Kalchev traveled to Ukraine in early March to join up with the foreign legion organized by Kyiv, shortly after Russian President Vladimir Putin ordered his troops into Ukraine on February 24.

12:30 a.m.: According to independent Russian media outlet Meduza, Russia plans to ban men of conscription age from leaving country beginning Wednesday, The Kyiv Independent reported.

Meduza said the ban will be announced at the end of referenda in the four occupied regions of Ukraine — Luhansk, Donetsk, Kherson and Zaporizhzhia oblasts. However, Ukraine, the U.S. and their Western allies are calling the referenda sham votes and of no legal consequence. Any Russian annexation of Ukrainian land would not be globally recognized.

The news outlet cited two sources in the Kremlin saying that the most likely date the borders will be shut is Wednesday.

On September 21, Russian Defense Minister Sergei Shoigu said that the army planned to mobilize 300,000 conscripts for the war against Ukraine following Russian President Vladimir Putin's announcement of "partial mobilization" in Russia.
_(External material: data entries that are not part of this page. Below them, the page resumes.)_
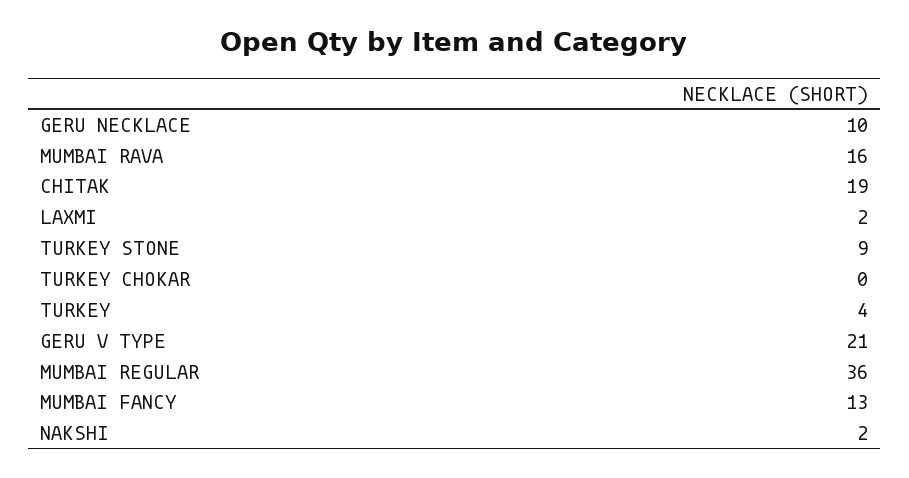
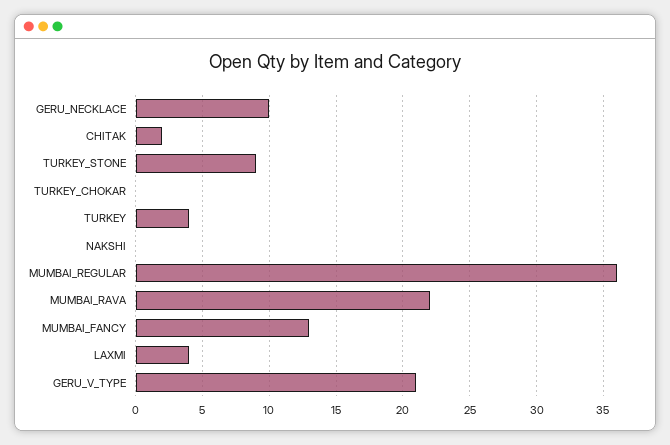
  {
    "GERU NECKLACE": 10,
-   "MUMBAI RAVA": 16,
+   "MUMBAI RAVA": 22,
-   "CHITAK": 19,
+   "CHITAK": 2,
-   "LAXMI": 2,
+   "LAXMI": 4,
    "TURKEY STONE": 9,
    "TURKEY CHOKAR": 0,
    "TURKEY": 4,
    "GERU V TYPE": 21,
    "MUMBAI REGULAR": 36,
    "MUMBAI FANCY": 13,
-   "NAKSHI": 2
+   "NAKSHI": 0
  }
Later, Meduza citing undisclosed sources, reported that Russia plans to mobilize 1.2 million conscripts for war against Ukraine, the Kyiv Independent reported.

Russian proxies in the occupied parts of Luhansk, Donetsk, Kherson and Zaporizhzhia oblasts have announced that between Friday and Tuesday, they will rush "referendums" on these areas joining Russia. This is a violation of international law.

12:01 a.m.: Chief Cabinet Secretary Hirokazu Matsuno said on Monday that Japan has decided to ban exports of chemical weapons-related goods to Russia in an additional sanction against Moscow over its invasion of Ukraine, and is "deeply concerned" about the possible use of nuclear weapons, Reuters reported.

Japan also added 21 Russian organizations such as science labs as the target of existing export bans, according to a government statement released after Monday's cabinet meeting, which formally approved the new sanction measures announced by the foreign minister at a Group of Seven meeting last week.

"Japan is deeply concerned about the possibility of nuclear weapons used during Russia's invasion of Ukraine," Matsuno also said in a media briefing, adding Japan will continue to work with the international society in supporting Ukraine and sanctioning Russia.

Some information in this report came from The Associated Press, Reuters and Agence France-Presse.